1) tour all the public schools you can (really! touring schools used to be something just families interested in private school did. public school families just sent their kids to the assigned school and they were educated there. Seattle families can no longer take this for granted. now we all have to get off our impecunious asses and tour everything. Did you tour the option schools you have a conceivable chance of getting your child into? Rumor has it they might allow one year of math acceleration if you beg. Did you tour the 3 or 4 closest geozone schools? Were you horrified at how much they varied? So not equal, Seattle! Wow. Way to let down parents who aren't rich, Seattle.)
2) find out when open enrollment is (psych! it's only a week or two long! And, psych, it's in Febru-fricking-ary! Now it's not just rich people who have to arrange next fall's schooling for their children in February, it's also parents who don't want their kids to end up at the worst of the 3 or 4 surrounding geozone schools)
3) find out if any of the schools ever admit any kids from outside the geozone (live two blocks from a great school geozone? psych! you may still be screwed, because even if that school is your go-to Spectrum school you forgot to play the advanced learning lottery AND it's overenrolled and even siblings can't always get in each year. So even though there's a functioning, educating, adequate school very, very close to you, your child doesn't deserve to go there because you live 2 blocks from the geobarrier between rich children who deserve educating and poor children, like your own, who will get the Little Orphan Annie poor workhouse version of a school where people have very low expectations for your child and how fast they can learn stuff. Seriously, kiss recess goodbye because at the poorhouse school your address qualifies you for, your child will not have time for recess. They will have to devote every possible minute to learning and relearning and re-reteaching and reviewing the same fundamental basics ad nauseam until some educational bureaucrat determines their chances of passing a standardized test to be sufficient.
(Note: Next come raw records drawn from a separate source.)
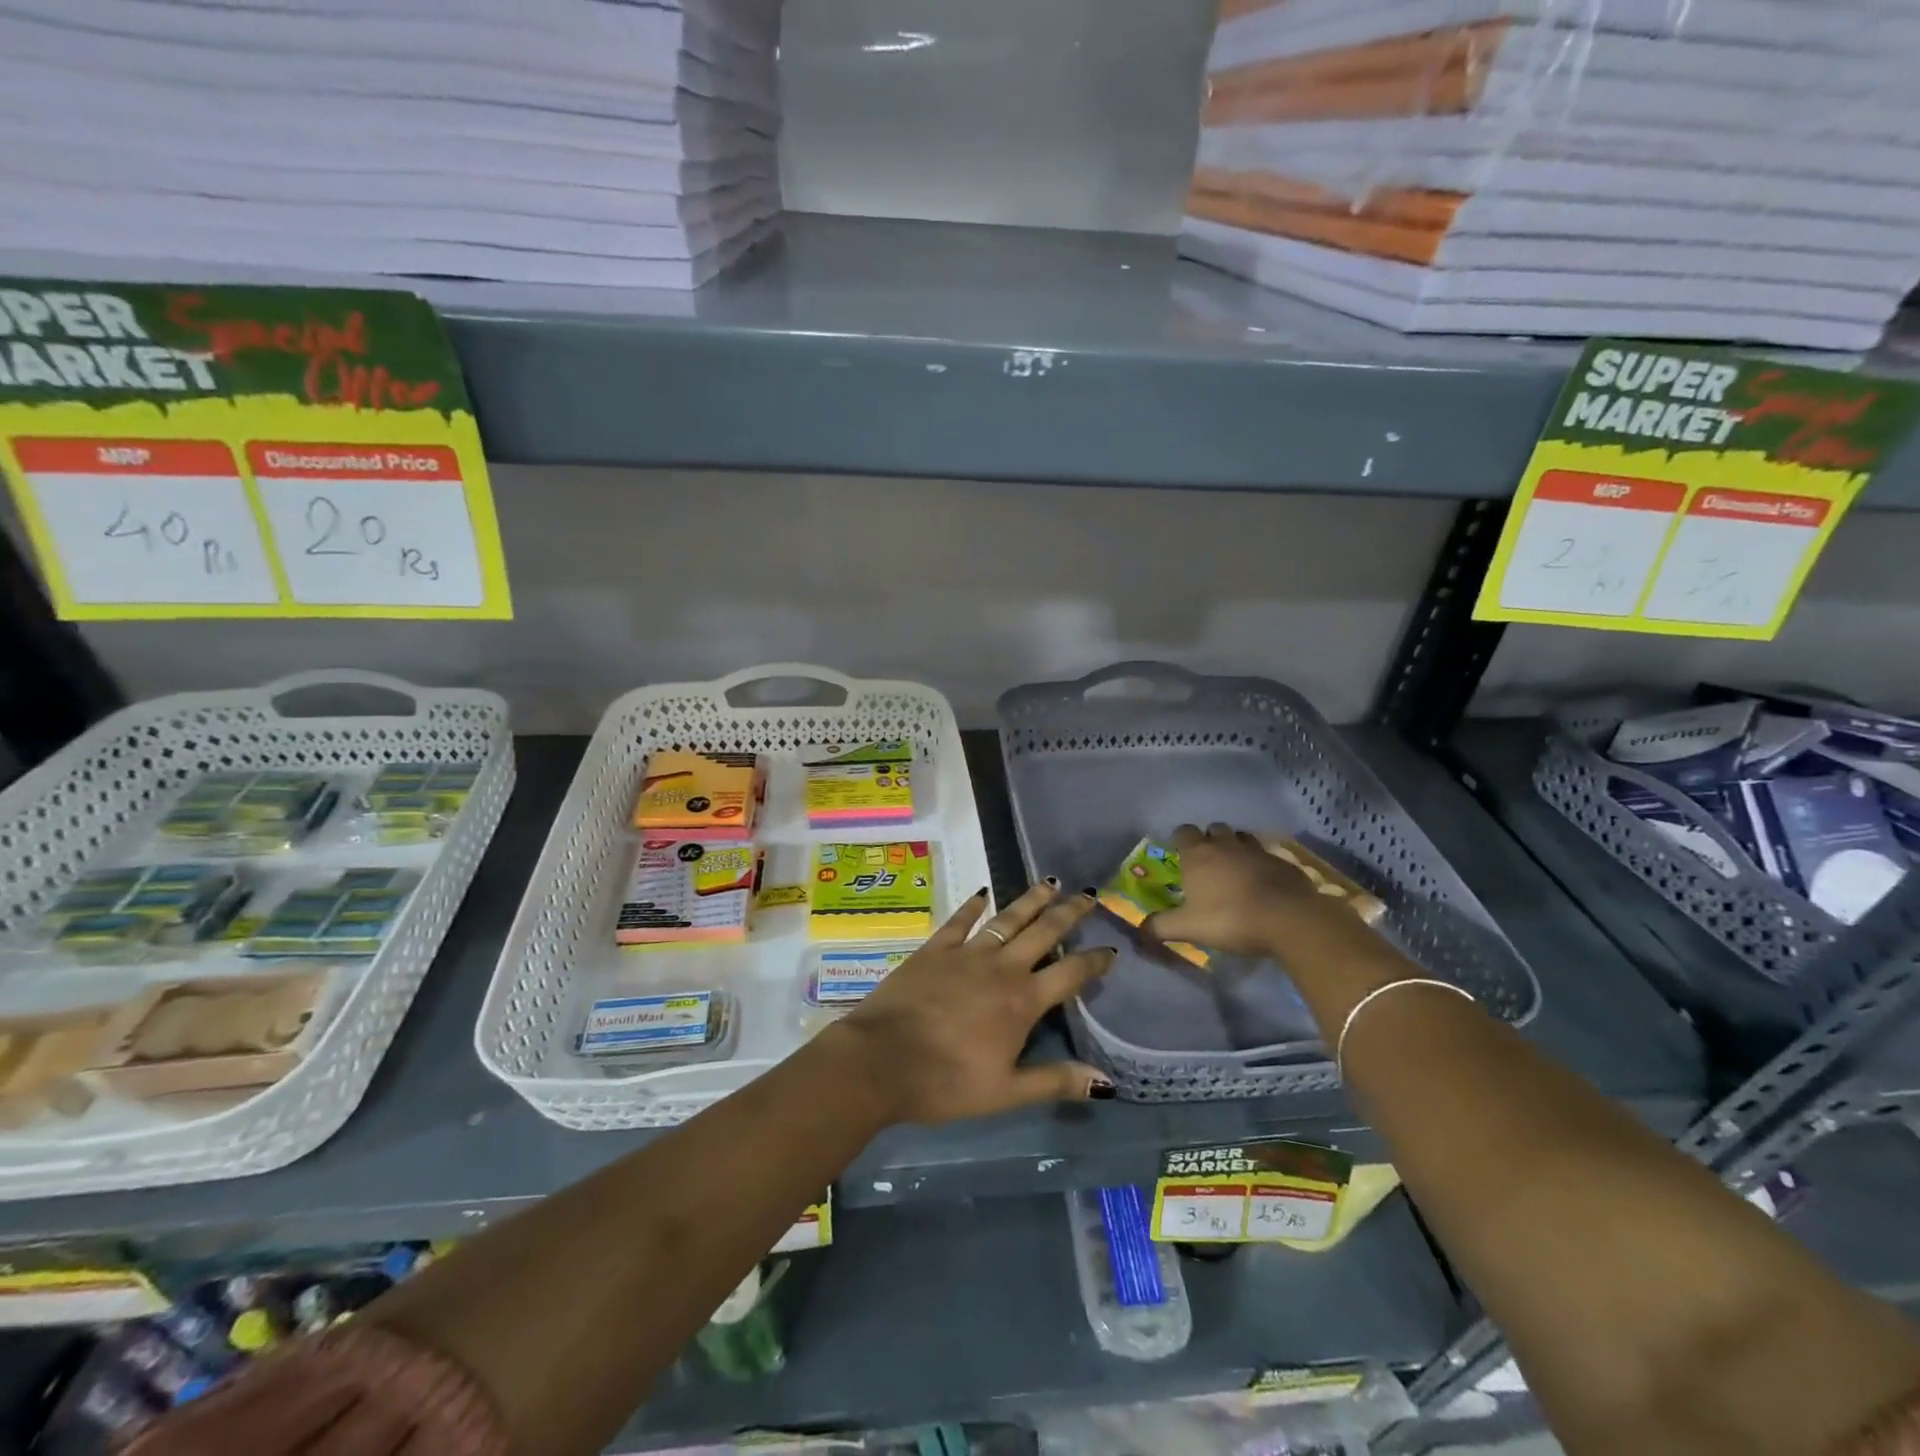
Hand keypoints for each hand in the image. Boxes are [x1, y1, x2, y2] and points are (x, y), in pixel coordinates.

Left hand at [829, 883, 1117, 1125]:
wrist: (881, 1060)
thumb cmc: (946, 1082)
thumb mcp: (1006, 1092)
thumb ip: (1056, 1081)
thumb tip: (1107, 1082)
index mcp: (1023, 1001)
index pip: (1070, 973)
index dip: (1093, 961)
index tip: (1110, 949)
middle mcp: (1001, 967)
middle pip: (1043, 932)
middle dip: (1069, 913)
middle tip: (1088, 894)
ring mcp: (967, 953)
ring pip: (1008, 918)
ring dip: (1031, 900)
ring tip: (1050, 882)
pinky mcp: (935, 948)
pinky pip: (960, 920)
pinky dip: (974, 905)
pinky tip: (984, 892)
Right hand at [1143, 822, 1354, 956]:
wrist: (1288, 919)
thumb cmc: (1230, 918)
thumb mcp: (1188, 928)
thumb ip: (1160, 927)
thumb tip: (1140, 930)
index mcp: (1198, 854)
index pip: (1183, 831)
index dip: (1180, 840)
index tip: (1180, 856)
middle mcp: (1226, 844)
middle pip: (1214, 829)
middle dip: (1209, 841)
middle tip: (1208, 864)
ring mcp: (1257, 850)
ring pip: (1242, 838)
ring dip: (1236, 848)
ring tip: (1235, 869)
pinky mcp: (1283, 862)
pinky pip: (1266, 855)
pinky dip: (1261, 864)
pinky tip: (1263, 883)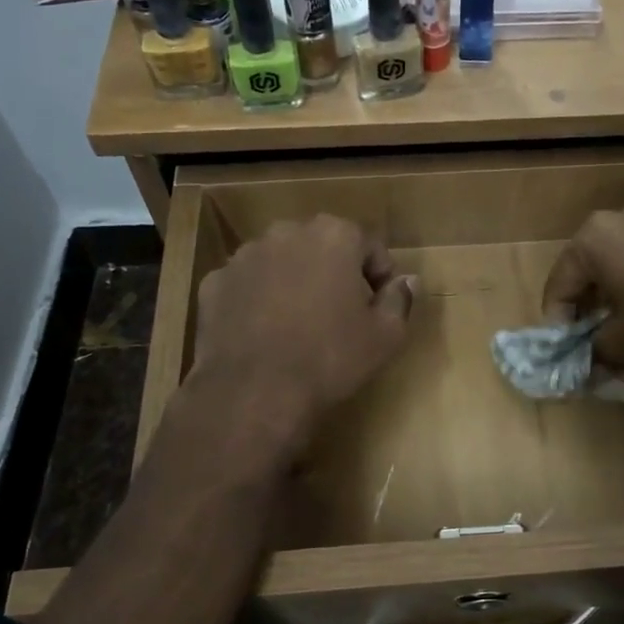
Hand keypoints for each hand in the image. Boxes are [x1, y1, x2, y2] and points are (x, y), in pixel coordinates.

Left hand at [190, 215, 416, 452]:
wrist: (254, 391)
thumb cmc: (330, 358)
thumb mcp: (385, 337)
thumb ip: (400, 301)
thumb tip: (408, 281)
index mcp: (334, 236)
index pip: (369, 246)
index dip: (379, 277)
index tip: (379, 307)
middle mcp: (287, 233)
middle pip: (321, 247)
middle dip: (333, 273)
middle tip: (340, 315)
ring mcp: (245, 256)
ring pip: (281, 263)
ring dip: (293, 283)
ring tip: (298, 326)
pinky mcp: (215, 282)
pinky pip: (247, 285)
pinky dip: (257, 300)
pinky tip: (264, 334)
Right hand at [542, 204, 623, 373]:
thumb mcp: (617, 346)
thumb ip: (590, 349)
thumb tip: (587, 356)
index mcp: (593, 238)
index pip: (559, 285)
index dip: (556, 321)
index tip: (563, 349)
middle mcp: (623, 217)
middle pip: (589, 265)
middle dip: (585, 300)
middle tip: (588, 334)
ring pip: (622, 257)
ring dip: (615, 287)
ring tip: (623, 320)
The kids two blocks over will be making art and having a garden educator. Your child will be in the poor house waiting for the slowest kids to learn their addition tables. And it could take a while. Because the slowest kids have trauma to work through. And malnourishment. And loud people doing drugs at their house until 3 in the morning. And dyscalculia that no one will ever detect because educators don't actually believe anyone will notice if children in the poorhouse schools get MTSSed into a ditch along the education roadside.)

part 1
Seattle Ranter said…
Part 2

4) think about playing the advanced learning roulette game. (psych! needed to decide that by October 8 and then you and your potentially qualifying child needed to do an Esther Williams swim-a-thon maze of hurdle jumping to make it into some category that might qualify your kid for some math they don't already know if the stars all align. But even if you and your child, synchronized, make all the hurdles, the Spectrum school might be overenrolled. Also they got rid of Spectrum anyway, ha ha! And your child may or may not do well in their cattle car casting call of academic potential testing (the group weekend middle-school CogAT-arama). And you may walk away scratching your head because even though your child will ultimately turn out to be profoundly gifted with an IQ of 170 when you test them 10 years later (because you're still having trouble finding a school program that will work for them), you will erroneously take SPS's advanced learning score at face value and mistakenly assume that your child isn't that bright after all. Whoopsies!
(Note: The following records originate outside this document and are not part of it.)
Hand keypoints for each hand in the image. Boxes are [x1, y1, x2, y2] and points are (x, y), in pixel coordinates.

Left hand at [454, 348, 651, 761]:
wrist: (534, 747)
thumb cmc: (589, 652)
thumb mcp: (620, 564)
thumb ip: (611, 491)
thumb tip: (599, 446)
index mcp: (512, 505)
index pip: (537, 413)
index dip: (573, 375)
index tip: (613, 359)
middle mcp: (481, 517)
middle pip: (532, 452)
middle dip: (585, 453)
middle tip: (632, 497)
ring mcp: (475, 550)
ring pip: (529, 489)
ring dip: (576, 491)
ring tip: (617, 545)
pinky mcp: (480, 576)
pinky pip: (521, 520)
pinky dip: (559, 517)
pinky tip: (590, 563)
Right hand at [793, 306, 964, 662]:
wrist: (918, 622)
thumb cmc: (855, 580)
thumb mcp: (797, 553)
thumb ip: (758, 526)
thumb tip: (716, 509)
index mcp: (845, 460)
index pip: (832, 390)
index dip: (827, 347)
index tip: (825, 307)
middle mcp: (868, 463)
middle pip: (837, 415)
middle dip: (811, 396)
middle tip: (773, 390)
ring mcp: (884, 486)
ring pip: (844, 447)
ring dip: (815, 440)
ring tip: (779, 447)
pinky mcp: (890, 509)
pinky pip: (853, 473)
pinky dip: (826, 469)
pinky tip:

When you point out that the kids who live two blocks over are getting access to math to learn that they don't already know AND library books to read that look fun (even pop-up books! and books about science! and books written since the millennium!), you will be blamed for the "privilege" the kids who live two blocks away have. People will bash you for not being content with the Little Orphan Annie workhouse that denies children the right to be children and assumes they are cogs to be whipped into shape for work in some kind of industrial revolution factory. The jobs of the future are all in coding and healthcare and designing factory machines. The kids two blocks over may or may not get those jobs. The 28% of Seattle kids in private school will have their pick of them. Because they already get to learn coding. Also in surrounding school districts. Mercer Island? Coding.

Seattle, if you live two blocks this way or that way it shouldn't make so much difference. But it does. And that is why people are pouring out of some of the schools. And not pouring out of others. Stop training the city's children for nonexistent factory jobs. Train them to work at Microsoft and Google. Train them to be electricians and plumbers and solar panel installers and landscape architects and nurses and dentists and doctors and financial consultants. Train them for the jobs of the future, not the past. Give up on the workhouse mentality. Embrace IB. Prepare them to go to college
Anonymous said…
District has told option schools that they will have larger class sizes than the neighborhood schools for next year, even for option schools that don't have attrition. We should be lowering the class size for all students. At the least, let's keep things equitable.

This is in response to some language immersion schools wanting larger class sizes in the lower grades so they can handle the attrition that comes with some older students leaving because it didn't work out as well as expected. The option schools that have attrition issues should have dialogues with the district but the district shouldn't compromise the students at other option schools with larger class sizes than the neighborhood schools.

Option Watcher
Anonymous said…
Which option schools have class sizes larger than neighborhood schools? Not the high poverty distinction? Where I live 4th and 5th grade is 30-31 students at neighborhood schools, and our nearby option school has more like 27 and 21. I know the district keeps a lid on this information, but I think smaller class sizes at option schools is an unintended consequence of the NSAP, when before everybody could cap enrollment. Now neighborhood schools cannot, and since kids don't come in convenient packages of 22 or 27, class sizes can balloon. Teachers are paid a pittance more for the overage, but students just get larger class sizes.

-sleeper
Ghost Geozones said…
Some of the neighborhood schools have remarkably small classes. The schools that people don't want to go to. They start out with full kindergarten cohorts and then as the parents realize the education is super watered down, they pull their kids out as fast as they can find a better option. The neighborhood schools are NOT all full. Only some of them. Some of them are like ghost towns.